News organizations have recently been down on Paxlovid, while it has become the standard of care. Some claim Pfizer's Covid drug "has lost its luster" because of "failures" in two clinical trials. Now, a third trial looks like it could deliver another black mark: the drug doesn't improve symptoms in low-risk patients with Covid. Is this criticism valid? Let's look a little deeper.
An important drug from a giant drug company is bound to have a target on its back. Lately, this has been the case with Pfizer's Paxlovid. The drug, which is remarkably effective in preventing hospitalization and death in people with COVID, has scored the "Bad News Hat Trick" – seemingly three different failures. At least that's what you might gather just from the news. Let's take a closer look at the "failures":
- So-called "breakthrough infections" (which may or may not be a problem)
- Failure to act prophylactically to prevent COVID infection (This is actually good news. And it shouldn't work anyhow)
- Failure to demonstrate efficacy in reducing symptoms in standard-risk people.
Let's look at this last one. Is this really bad news? Does it matter? Can it be explained?
First, here is a summary of the data for #3:
In a trial of standard-risk patients – those least likely to actually need the drug – people (either vaccinated or unvaccinated) who took the drug seemed to feel better (self-reported) for four days in a row, but the results were not statistically significant.
In other words, the data were not robust enough to determine with reasonable certainty that the drug truly made people feel better rather than the results being due to chance. So, one cannot conclude from the trial that the drug did or didn't work. "Seemed to" is not good enough; the burden of evidence was on Pfizer, so in the absence of stronger data, the company could not claim any benefit of the drug.
There are (at least) two plausible reasons for these findings: 1) the drug was ineffective, or 2) the trial was not sufficiently powered (not enough participants) to demonstrate efficacy. My guess is #2. Here's why.
Paxlovid has been proven to be a very effective antiviral drug (1) in preventing serious illness and death. It reduces viral load, which, in turn, lessens symptoms. Of course, the drug also reduces the viral load in standard-risk patients, but serious illness in people without known risk factors is rare. So, it is quite possible that too few people became sick enough to report their symptoms, resulting in an insufficient dataset from which to draw conclusions. Pfizer's December 2021 press release indicates this:
"Data from standard-risk patients, both vaccinated and unvaccinated, while not all statistically significant, are supportive of efficacy data observed in [the] study."
Since it takes more participants to demonstrate efficacy when the difference between treated and placebo is small, it is quite possible, perhaps even likely, that in a larger trial, the data would be more robust and a real effect seen. But we'll never know. Pfizer will not extend this trial.
The secondary endpoint was the number of COVID-related medical visits.

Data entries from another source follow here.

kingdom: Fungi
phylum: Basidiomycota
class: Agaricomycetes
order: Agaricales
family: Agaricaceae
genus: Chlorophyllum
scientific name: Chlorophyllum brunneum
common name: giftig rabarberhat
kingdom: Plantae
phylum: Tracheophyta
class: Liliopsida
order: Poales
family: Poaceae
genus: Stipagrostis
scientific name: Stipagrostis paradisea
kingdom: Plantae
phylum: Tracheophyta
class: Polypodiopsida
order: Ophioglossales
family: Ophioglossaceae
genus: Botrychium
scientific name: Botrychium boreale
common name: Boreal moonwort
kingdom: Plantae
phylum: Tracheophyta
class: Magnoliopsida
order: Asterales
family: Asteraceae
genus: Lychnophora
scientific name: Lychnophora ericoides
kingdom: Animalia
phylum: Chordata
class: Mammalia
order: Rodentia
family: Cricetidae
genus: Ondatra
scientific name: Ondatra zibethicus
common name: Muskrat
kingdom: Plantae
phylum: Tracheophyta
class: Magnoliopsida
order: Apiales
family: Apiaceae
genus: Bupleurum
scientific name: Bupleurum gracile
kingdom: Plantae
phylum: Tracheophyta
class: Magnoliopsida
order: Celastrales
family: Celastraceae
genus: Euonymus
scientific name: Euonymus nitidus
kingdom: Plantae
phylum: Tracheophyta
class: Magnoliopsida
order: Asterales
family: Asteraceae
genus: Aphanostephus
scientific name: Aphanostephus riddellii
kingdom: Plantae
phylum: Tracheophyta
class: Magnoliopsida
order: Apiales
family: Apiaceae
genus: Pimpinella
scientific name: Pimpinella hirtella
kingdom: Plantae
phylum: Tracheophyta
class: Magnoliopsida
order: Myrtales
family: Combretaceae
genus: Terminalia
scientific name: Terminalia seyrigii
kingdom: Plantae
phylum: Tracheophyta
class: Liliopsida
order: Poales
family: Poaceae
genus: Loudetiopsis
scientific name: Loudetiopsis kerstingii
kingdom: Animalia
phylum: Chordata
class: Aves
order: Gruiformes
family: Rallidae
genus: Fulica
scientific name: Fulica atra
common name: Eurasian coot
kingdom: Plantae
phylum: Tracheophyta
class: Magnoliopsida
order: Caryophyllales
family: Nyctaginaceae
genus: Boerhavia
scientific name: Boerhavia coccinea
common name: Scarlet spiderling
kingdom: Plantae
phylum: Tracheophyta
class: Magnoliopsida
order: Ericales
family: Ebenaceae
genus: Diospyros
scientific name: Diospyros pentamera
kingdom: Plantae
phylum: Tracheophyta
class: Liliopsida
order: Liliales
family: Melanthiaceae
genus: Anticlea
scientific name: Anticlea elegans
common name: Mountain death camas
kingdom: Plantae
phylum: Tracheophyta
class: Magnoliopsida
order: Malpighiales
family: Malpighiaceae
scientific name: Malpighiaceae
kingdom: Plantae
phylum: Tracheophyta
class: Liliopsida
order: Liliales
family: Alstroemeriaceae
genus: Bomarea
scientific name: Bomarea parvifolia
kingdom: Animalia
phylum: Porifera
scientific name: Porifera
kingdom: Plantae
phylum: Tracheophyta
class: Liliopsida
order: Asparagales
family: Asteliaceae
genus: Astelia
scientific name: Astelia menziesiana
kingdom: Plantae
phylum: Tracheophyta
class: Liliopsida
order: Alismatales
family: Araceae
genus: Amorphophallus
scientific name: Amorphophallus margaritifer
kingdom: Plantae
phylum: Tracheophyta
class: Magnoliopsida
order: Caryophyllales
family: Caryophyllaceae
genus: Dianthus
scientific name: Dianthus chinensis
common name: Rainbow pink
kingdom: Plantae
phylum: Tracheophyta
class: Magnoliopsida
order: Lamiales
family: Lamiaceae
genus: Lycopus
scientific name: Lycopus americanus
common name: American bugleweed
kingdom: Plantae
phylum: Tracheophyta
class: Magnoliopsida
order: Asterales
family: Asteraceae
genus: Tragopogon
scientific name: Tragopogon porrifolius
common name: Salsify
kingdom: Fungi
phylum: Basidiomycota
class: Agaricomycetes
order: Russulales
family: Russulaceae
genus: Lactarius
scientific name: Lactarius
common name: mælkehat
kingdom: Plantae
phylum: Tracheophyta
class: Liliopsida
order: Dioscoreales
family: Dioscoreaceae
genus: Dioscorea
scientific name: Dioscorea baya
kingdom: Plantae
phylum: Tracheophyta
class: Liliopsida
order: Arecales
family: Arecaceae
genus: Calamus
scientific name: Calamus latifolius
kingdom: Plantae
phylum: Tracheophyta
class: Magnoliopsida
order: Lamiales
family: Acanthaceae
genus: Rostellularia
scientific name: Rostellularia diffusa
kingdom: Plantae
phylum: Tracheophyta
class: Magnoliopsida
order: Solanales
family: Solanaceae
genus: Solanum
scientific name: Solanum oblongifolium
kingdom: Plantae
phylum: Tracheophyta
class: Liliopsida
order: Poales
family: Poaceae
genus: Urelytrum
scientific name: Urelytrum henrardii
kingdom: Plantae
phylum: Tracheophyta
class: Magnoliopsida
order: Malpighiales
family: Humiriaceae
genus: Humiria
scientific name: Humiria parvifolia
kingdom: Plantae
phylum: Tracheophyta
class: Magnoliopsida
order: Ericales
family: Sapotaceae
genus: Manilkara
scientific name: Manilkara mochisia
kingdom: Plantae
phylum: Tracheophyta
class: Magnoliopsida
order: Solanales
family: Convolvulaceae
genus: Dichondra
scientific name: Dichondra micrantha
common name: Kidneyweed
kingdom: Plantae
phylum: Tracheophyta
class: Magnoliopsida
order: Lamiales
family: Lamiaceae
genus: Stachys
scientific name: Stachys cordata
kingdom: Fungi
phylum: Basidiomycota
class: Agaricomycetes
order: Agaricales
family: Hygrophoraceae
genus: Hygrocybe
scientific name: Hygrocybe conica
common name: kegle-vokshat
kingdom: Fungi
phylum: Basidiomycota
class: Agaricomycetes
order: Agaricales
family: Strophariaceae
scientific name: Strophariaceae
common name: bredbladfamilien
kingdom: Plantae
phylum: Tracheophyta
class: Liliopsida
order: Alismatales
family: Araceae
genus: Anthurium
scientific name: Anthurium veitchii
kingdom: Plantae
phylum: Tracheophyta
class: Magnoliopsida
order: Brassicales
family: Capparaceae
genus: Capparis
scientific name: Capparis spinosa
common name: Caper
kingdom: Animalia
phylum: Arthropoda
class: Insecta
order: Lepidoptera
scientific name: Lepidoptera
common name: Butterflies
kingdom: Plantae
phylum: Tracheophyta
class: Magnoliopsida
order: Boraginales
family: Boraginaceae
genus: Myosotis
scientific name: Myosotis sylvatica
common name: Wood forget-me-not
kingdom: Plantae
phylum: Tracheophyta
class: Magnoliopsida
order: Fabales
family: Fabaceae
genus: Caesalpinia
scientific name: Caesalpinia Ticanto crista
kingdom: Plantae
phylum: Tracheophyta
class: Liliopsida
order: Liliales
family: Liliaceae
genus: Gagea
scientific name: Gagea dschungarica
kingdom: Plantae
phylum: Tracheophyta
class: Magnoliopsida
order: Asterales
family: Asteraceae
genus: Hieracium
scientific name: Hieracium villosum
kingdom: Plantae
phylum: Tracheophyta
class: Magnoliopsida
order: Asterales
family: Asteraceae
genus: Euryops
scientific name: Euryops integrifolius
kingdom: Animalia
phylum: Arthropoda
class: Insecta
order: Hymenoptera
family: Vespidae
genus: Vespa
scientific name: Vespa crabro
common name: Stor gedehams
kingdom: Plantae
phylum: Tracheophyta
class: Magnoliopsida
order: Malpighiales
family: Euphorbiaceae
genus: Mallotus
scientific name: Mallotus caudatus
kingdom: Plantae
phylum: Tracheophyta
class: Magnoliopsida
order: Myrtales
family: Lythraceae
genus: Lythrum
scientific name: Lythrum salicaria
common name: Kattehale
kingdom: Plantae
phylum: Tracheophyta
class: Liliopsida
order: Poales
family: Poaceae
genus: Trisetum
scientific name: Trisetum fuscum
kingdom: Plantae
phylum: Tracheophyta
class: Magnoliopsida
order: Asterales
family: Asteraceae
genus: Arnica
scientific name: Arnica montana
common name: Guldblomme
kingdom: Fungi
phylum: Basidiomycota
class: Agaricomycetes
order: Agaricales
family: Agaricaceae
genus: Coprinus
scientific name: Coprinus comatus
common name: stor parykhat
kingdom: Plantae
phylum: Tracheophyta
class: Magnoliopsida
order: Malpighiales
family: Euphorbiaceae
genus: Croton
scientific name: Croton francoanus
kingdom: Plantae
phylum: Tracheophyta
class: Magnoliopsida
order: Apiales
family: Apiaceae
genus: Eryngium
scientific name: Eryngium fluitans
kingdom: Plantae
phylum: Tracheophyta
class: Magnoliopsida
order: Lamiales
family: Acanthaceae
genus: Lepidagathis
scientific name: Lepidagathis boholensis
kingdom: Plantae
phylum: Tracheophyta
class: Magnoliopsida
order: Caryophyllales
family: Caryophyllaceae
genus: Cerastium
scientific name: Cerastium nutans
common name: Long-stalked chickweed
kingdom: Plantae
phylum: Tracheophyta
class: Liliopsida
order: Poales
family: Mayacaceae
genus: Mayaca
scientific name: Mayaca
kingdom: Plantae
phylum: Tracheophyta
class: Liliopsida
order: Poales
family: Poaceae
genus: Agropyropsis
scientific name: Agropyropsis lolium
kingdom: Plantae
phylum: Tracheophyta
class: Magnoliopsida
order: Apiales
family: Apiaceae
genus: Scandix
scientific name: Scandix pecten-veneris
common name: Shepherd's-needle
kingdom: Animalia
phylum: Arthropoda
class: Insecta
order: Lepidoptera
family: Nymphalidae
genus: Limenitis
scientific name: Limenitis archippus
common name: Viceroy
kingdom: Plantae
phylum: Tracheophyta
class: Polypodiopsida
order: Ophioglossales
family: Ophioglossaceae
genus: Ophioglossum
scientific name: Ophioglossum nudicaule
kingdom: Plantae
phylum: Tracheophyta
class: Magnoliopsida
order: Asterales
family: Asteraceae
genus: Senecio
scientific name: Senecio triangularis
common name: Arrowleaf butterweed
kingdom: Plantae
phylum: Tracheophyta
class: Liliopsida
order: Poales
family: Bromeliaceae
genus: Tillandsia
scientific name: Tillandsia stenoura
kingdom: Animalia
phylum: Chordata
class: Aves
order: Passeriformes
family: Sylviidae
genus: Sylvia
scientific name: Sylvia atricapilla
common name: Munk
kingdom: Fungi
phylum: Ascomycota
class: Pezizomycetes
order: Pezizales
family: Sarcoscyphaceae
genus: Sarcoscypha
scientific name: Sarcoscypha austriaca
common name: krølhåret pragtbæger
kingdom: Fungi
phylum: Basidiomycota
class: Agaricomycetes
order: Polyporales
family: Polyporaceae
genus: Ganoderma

Using this measure, drug-treated patients were 62% less likely to seek medical help than those who received a placebo but once again, the data weren't strong enough to draw statistically-significant conclusions. Although a 62% decrease seems like a lot, Pfizer describes this figure as "nominally significant" – a hint of utility but insufficient evidence to back it up. Again, Pfizer cannot claim that Paxlovid reduces medical visits, even though it may do so.
Pfizer was shooting for the stars with this trial. Because the drug works so well in preventing hospitalization and deaths, it was not unreasonable that it would make healthy people with milder infections feel better. This may well be true, but the company has insufficient proof to get Paxlovid indicated for this purpose.
Where does this leave us?
Different doctors have been using the drug very differently. Some will call in the prescription as soon as a patient has symptoms and a positive test. Others prescribe it only when they feel it is necessary for a given patient. But this isn't necessarily an easy call. After five days of illness, Paxlovid is no longer effective. Since there is no way to accurately predict who will become seriously ill, there will certainly be people at low risk who will nonetheless become very ill, and it will be too late for the drug to work.
The FDA (or maybe insurance companies) will probably come up with guidelines to determine who gets the drug and who doesn't. And, based on the public's lack of confidence in both the FDA and (especially) the CDC because of the many COVID-related missteps, the guidelines will probably be ignored.
(1) Antiviral drugs are not magic. Every approved antiviral drug we have operates by a known mechanism, for example, inhibition of DNA/RNA synthesis, inhibition of a viral protease, blocking the virus' entry to cells... others. This is why the repurposed drugs were disappointing. They did not operate by a known (and proven) mechanism, so they were not efficient in blocking viral replication.
Disclosure: My IRA contains some Pfizer stock. Not much, but some.